2 tablespoons vegetable oil
2 medium onions, chopped fine
8 boneless, skinless chicken thighs
8 ounces ripe tomatoes, peeled, seeded, and chopped
1 1/2 tablespoon good quality Hungarian Sweet Paprika
salt and pepper to taste
1 pound whole wheat egg noodles
1/2 teaspoon salt
1 tablespoon finely minced parsley
2 tablespoons fat free sour cream
1 tablespoon flour
2 tablespoons cream or sour cream (fat free)
1 tablespoon Smart Balance Light Buttery Spread
In a flame proof casserole, heat oil and add onion. Cook over low heat, stirring often, until soft but not browned. Add chicken and tomatoes and cook, covered, over low heat for ten minutes. Turn chicken over. Add paprika, salt and pepper, and 3/4 cup water. Cover and cook over low for 30 minutes or until chicken is done.
While chicken is cooking, boil a large pot of water and about 10 minutes before serving, boil the noodles until tender per package directions. Drain and toss with buttery spread, salt, and chopped parsley.
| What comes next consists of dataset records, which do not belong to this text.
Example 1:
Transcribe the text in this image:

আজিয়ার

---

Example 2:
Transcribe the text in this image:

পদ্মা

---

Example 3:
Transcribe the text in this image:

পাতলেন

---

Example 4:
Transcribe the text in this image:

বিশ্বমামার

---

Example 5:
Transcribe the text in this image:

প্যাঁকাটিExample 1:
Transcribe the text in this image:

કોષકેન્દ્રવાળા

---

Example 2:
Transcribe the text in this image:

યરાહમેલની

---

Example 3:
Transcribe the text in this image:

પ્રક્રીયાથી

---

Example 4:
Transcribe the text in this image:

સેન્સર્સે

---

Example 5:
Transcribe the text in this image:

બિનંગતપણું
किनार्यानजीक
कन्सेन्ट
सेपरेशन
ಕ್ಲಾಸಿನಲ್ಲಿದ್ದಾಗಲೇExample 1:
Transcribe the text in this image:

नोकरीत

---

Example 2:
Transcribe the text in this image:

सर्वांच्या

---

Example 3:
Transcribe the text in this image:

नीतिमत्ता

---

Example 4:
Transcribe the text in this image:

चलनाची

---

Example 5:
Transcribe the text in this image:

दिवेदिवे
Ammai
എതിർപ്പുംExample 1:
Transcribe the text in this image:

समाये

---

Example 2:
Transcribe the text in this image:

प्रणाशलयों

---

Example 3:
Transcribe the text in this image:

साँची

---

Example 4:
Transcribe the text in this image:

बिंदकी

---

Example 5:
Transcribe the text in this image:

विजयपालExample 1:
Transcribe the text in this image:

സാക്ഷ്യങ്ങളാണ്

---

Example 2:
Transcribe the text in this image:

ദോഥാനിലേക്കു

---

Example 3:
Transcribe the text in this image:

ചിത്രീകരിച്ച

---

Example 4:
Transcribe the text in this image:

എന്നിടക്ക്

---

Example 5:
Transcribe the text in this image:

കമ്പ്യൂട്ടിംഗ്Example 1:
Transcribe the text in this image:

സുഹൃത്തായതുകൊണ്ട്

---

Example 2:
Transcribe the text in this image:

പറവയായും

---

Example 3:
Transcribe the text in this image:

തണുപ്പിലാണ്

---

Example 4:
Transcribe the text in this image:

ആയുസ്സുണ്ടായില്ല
In a small bowl, mix sour cream and flour to form a paste. Remove chicken from pan to a warm platter. Add the paste to the pan, and, stirring constantly, cook over low heat until thick and smooth, about 8 minutes. Add the additional cream or sour cream, return chicken to the pan and continue to cook over low for another five minutes. Serve over the hot pasta.
- Boiling sour cream may cause it to curdle, so keep the heat low.
- This works very well with cubed pork substituted for the chicken.
This recipe was provided by The Spice House in Chicago and modified to reduce the fat and lower the calories.